The industry is placing a great deal of importance on value creation, capital efficiency and return on investment. (Source: Wood Mackenzie)
Oil and gas operators are in kind of a Catch-22 right now when it comes to exploration. On the one hand, statistics show that global demand will continue to grow and that fossil fuels will be expected to fill most of that demand in the foreseeable future. On the other hand, cash is a bit tight, and commodity prices remain stubbornly low. Being good future stewards can come at a heavy near-term cost.
With this dilemma in mind, Wood Mackenzie recently conducted its annual “Future of Exploration” survey. The company interviewed more than 200 senior industry leaders and professionals worldwide to obtain their views on the role of exploration vs. other growth options, the approaches that companies are taking and the challenges that need to be overcome.

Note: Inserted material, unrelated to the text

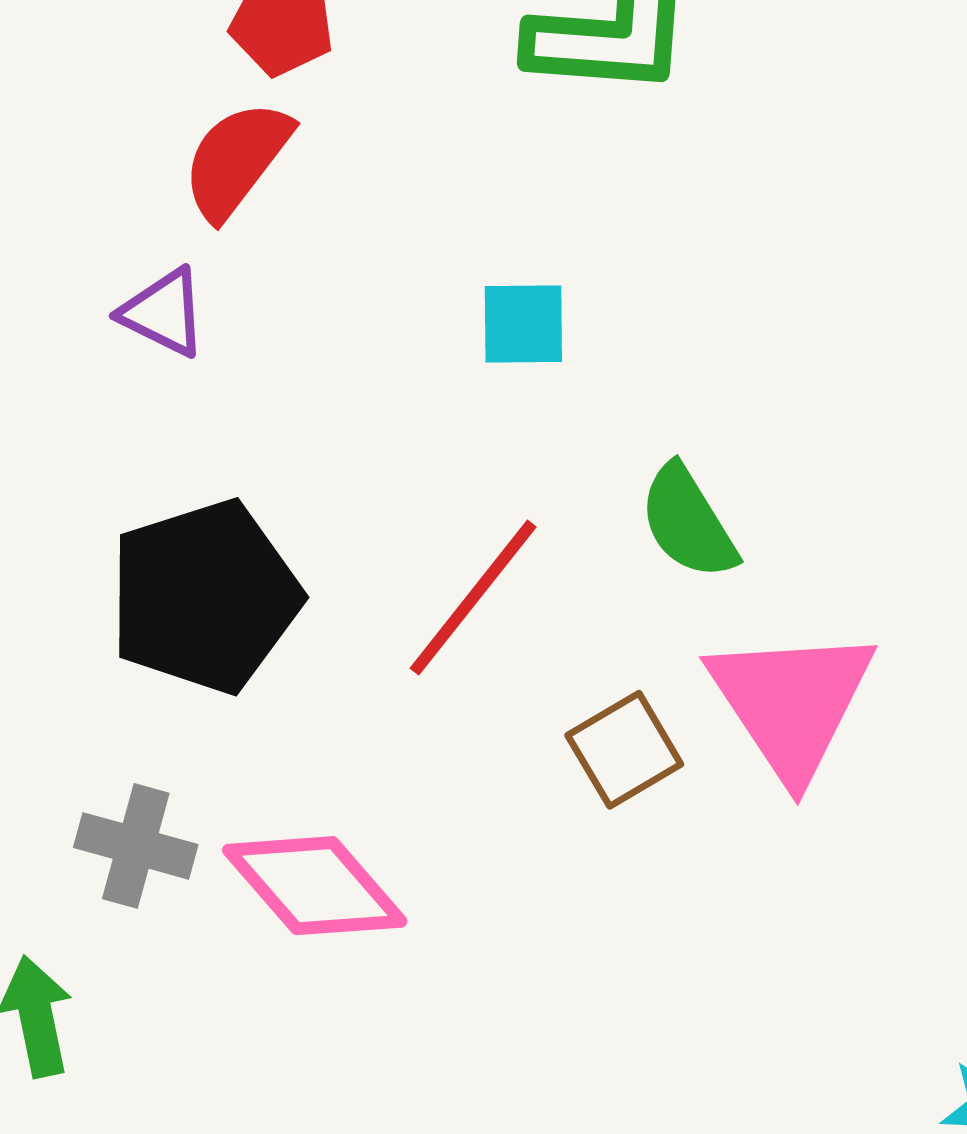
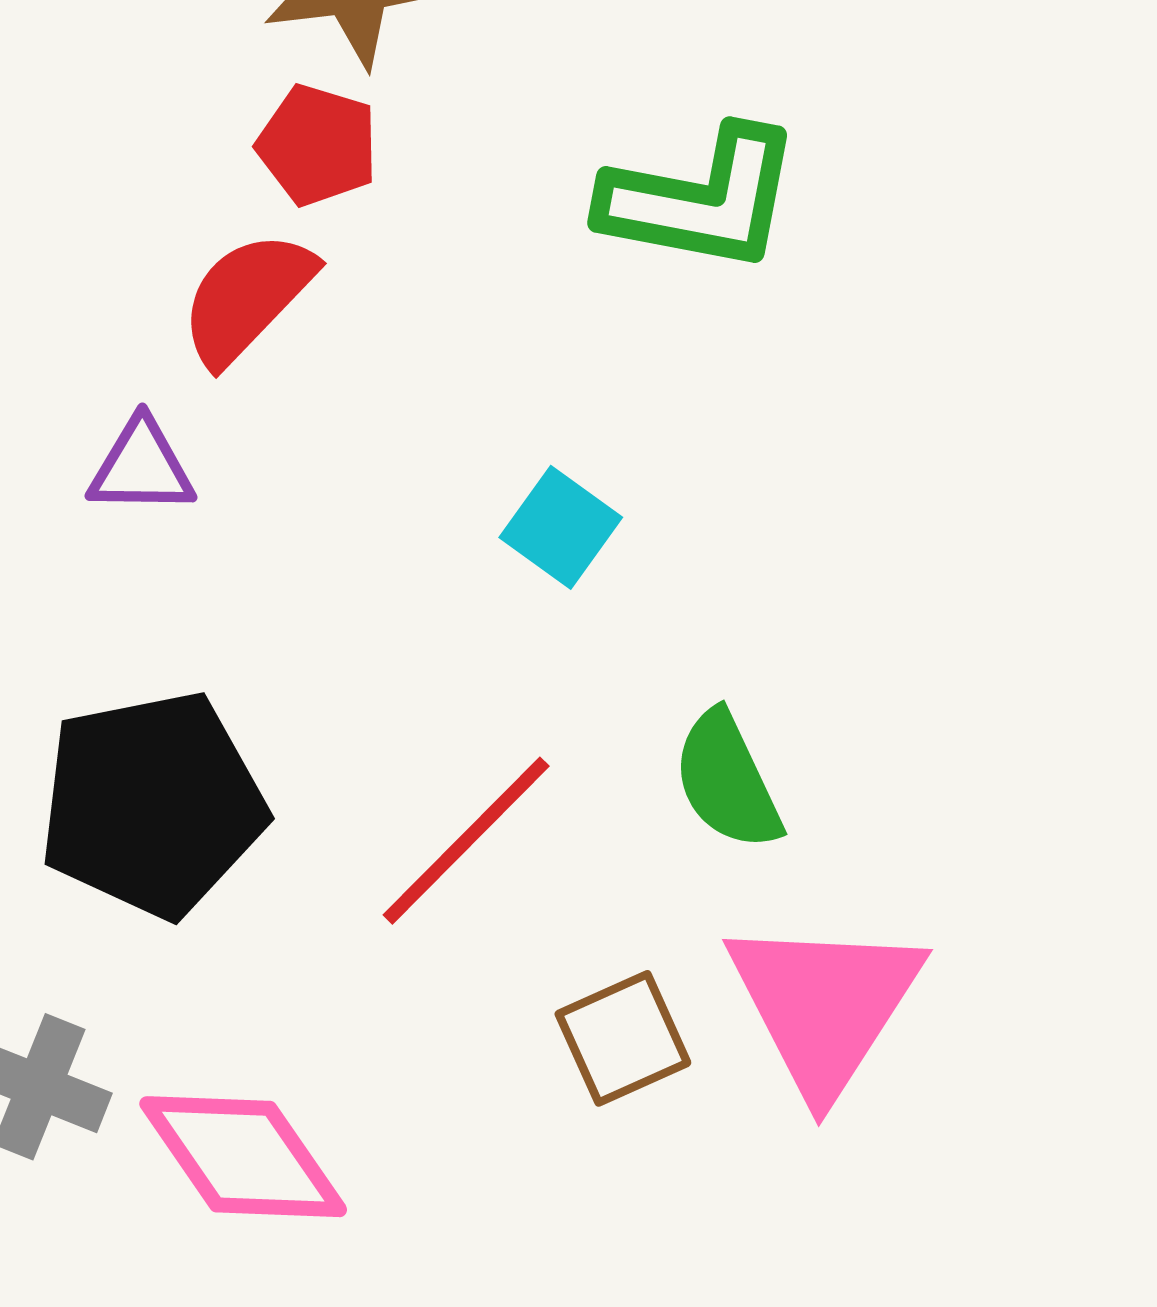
purple triangle: (163, 313) -> (141, 467), turned -32
cyan square: (523, 324) -> (561, 527), turned 30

Several key messages were uncovered this year:
- Conventional exploration and increased recovery from existing assets are the top resource capture options;
- Value creation remains the most important metric to demonstrate performance, followed by capital efficiency and return on investment;
- Most companies have increased their focus on lowcost opportunities so far this year, but national oil companies (NOCs) put more emphasis on growth and higher exploration impact;
- The short-term focus remains in mature basins for high-margin, low-cost and near-field prospects away from deepwater and frontier basins;
- Budget constraint is still the top issue, with opportunity availability and portfolio strength beginning to increase in importance; and
- Most think unconventional exploration needs further price support.
Respondents were asked to rate conventional exploration as a resource capture option compared to increased recovery, mergers and acquisitions (M&A), discovered resource access and unconventional exploration. While conventional exploration was by far the first choice for primary resource capture, increased recovery, M&A and discovered resource access rated highly as secondary and tertiary methods.
Tactics differ based on the size of the company. When asked how their exploration tactics have changed from 2016 to 2017, the majors, large-capital and mid-capital companies all noted a shift to low upfront cost opportunities, while NOCs shifted to high-impact opportunities, a focus on license extensions and renegotiation, and the opportunity to increase their exploration portfolio. Small-capital companies have mostly shifted their strategy to focus on their existing licenses.
Companies were ranked on several criteria, including a consistent track record and success rate; their appetite for risk and the ability to open new plays; their technical knowledge and ability; their portfolio strategy; their commitment to exploration; their focus on capabilities and key strengths; and their large-volume discoveries. Leading the pack was Eni, followed by Anadarko, Kosmos, ExxonMobil, Lundin, Tullow Oil, Shell, Statoil, Cairn and BP.